Once instruction in the general education classroom turns its focus to the phonological components of reading and identification of distinctions and differences in sounds in spoken words, students who are not making effective progress, should be quickly identified and provided with early intervention. If the problems continue to persist despite intensive intervention, Dyslexia can be considered.
Enter - the Dyslexia evaluation…
A Dyslexia evaluation is different from a Dyslexia screening!
A Dyslexia evaluation is different from a Dyslexia screening!
Screenings are given to ALL students. Screenings allow us to monitor student progress and provide intervention instruction. Once identified as needing intervention, we should provide a highly effective intervention for the student. However, if a student shows little to no progress in response to an intensive intervention, the student should be referred for a comprehensive evaluation.
An evaluation for Dyslexia is administered to students who have demonstrated little to no progress in response to highly effective intervention instruction. An evaluation should be completed by a multi-disciplinary team. While the areas of assessment may be the same as what we screened, these evaluations should be much more extensive.
Schools can perform such a comprehensive evaluation. The purpose of the school’s evaluation, though, is not to diagnose (because a school cannot diagnose Dyslexia), but rather, a school’s evaluation is administered for the purpose of determining eligibility for Special Education services.
Schools can perform a comprehensive reading evaluation. They can identify a student as having a Specific Learning Disability in the area of Reading. But schools cannot provide a formal diagnosis for Dyslexia. A formal diagnosis can only be given by a professional in the field such as an educational psychologist. This, then, would be considered a Dyslexia evaluation.
Schools cannot provide a formal diagnosis for Dyslexia.

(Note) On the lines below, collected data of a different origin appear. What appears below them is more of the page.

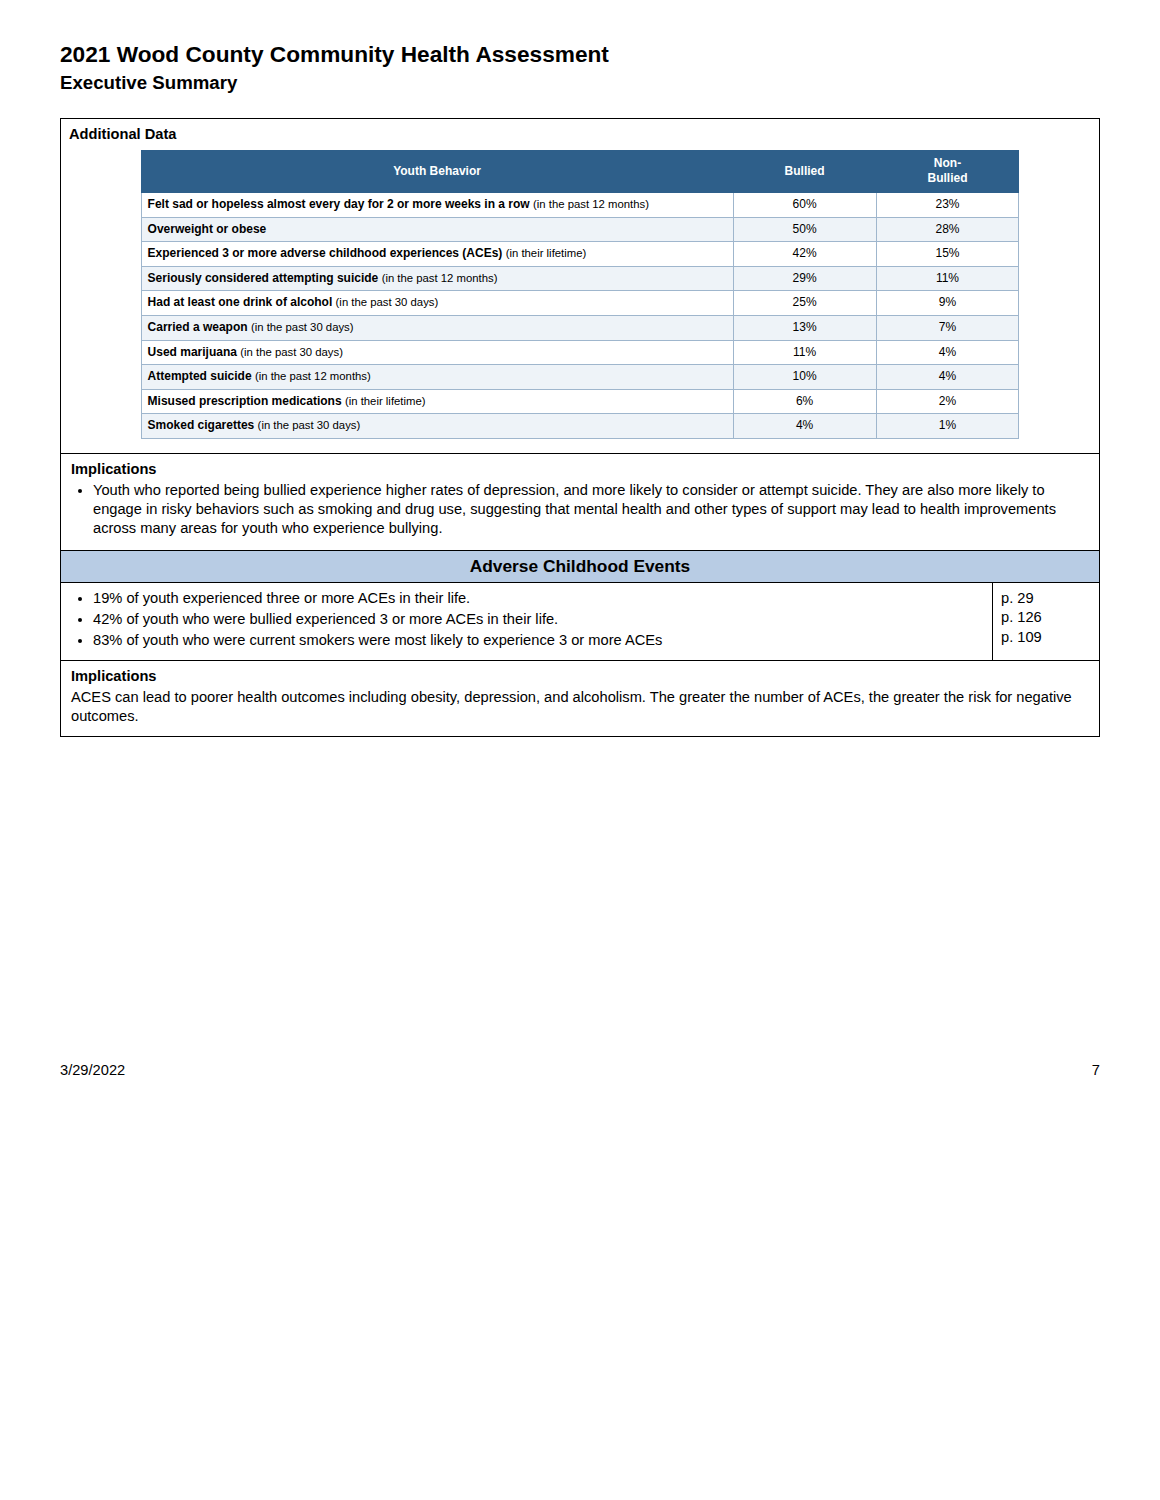2021 Wood County Community Health Assessment
Executive Summary
Additional Data
| Youth Behavior | Bullied | Non- Bullied |
| --- | --- | --- |
| Felt sad or hopeless almost every day for 2 or more weeks in a row (in the past 12 months) | 60% | 23% |
| Overweight or obese | 50% | 28% |
| Experienced 3 or more adverse childhood experiences (ACEs) (in their lifetime) | 42% | 15% |
| Seriously considered attempting suicide (in the past 12 months) | 29% | 11% |
| Had at least one drink of alcohol (in the past 30 days) | 25% | 9% |
| Carried a weapon (in the past 30 days) | 13% | 7% |
| Used marijuana (in the past 30 days) | 11% | 4% |
| Attempted suicide (in the past 12 months) | 10% | 4% |
| Misused prescription medications (in their lifetime) | 6% | 2% |
| Smoked cigarettes (in the past 30 days) | 4% | 1% |
Implications
Youth who reported being bullied experience higher rates of depression, and more likely to consider or attempt suicide. They are also more likely to engage in risky behaviors such as smoking and drug use, suggesting that mental health and other types of support may lead to health improvements across many areas for youth who experience bullying.
Adverse Childhood Events
19% of youth experienced three or more ACEs in their life.
42% of youth who were bullied experienced 3 or more ACEs in their life.
83% of youth who were current smokers were most likely to experience 3 or more ACEs
p. 29
p. 126
p. 109
Implications
ACES can lead to poorer health outcomes including obesity, depression, and alcoholism. The greater the number of ACEs, the greater the risk for negative outcomes.
3/29/2022 7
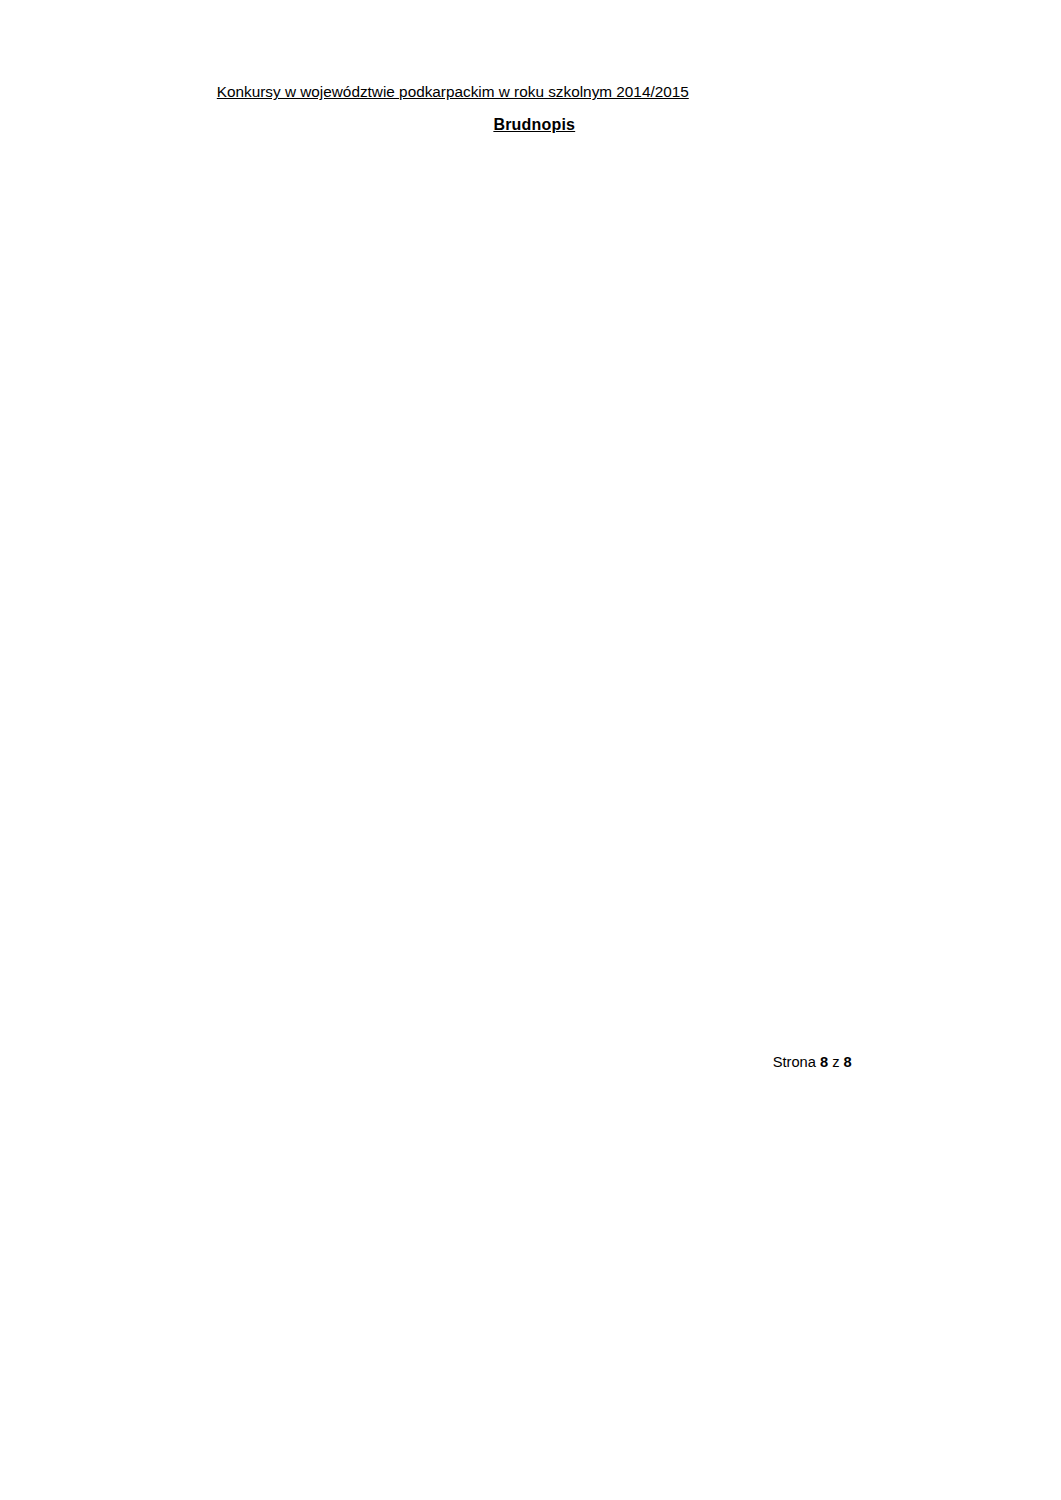Konkursy w województwie podkarpackim w roku szkolnym 2014/2015
Brudnopis
Strona 8 z 8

You can learn more about Comprehensive Reading Evaluations by taking the course with ME at The Learning Tree PDN!
So let’s summarize...
Dyslexia screeners help us to identify students who need intervention in reading. If one of those identified students makes minimal to no progress in response to a highly, effective intervention, schools should refer the student for a comprehensive evaluation, used to determine if the student is eligible for Special Education services. If a diagnosis is required for a student to obtain the appropriate instruction, intervention, and educational plan, then you want a Dyslexia evaluation!
Gaab, N. (2017). "It's a Myth that Young Children Cannot Be Screened for Dyslexia!" International Dyslexia Association.
Kilpatrick, D. A. (2015). Essentials of assessing, preventing, and overcoming reading difficulties.
Moats, L. C., & Dakin, K. E. (2008). Basic facts about dyslexia and other reading problems. Baltimore, MD: The International Dyslexia Association.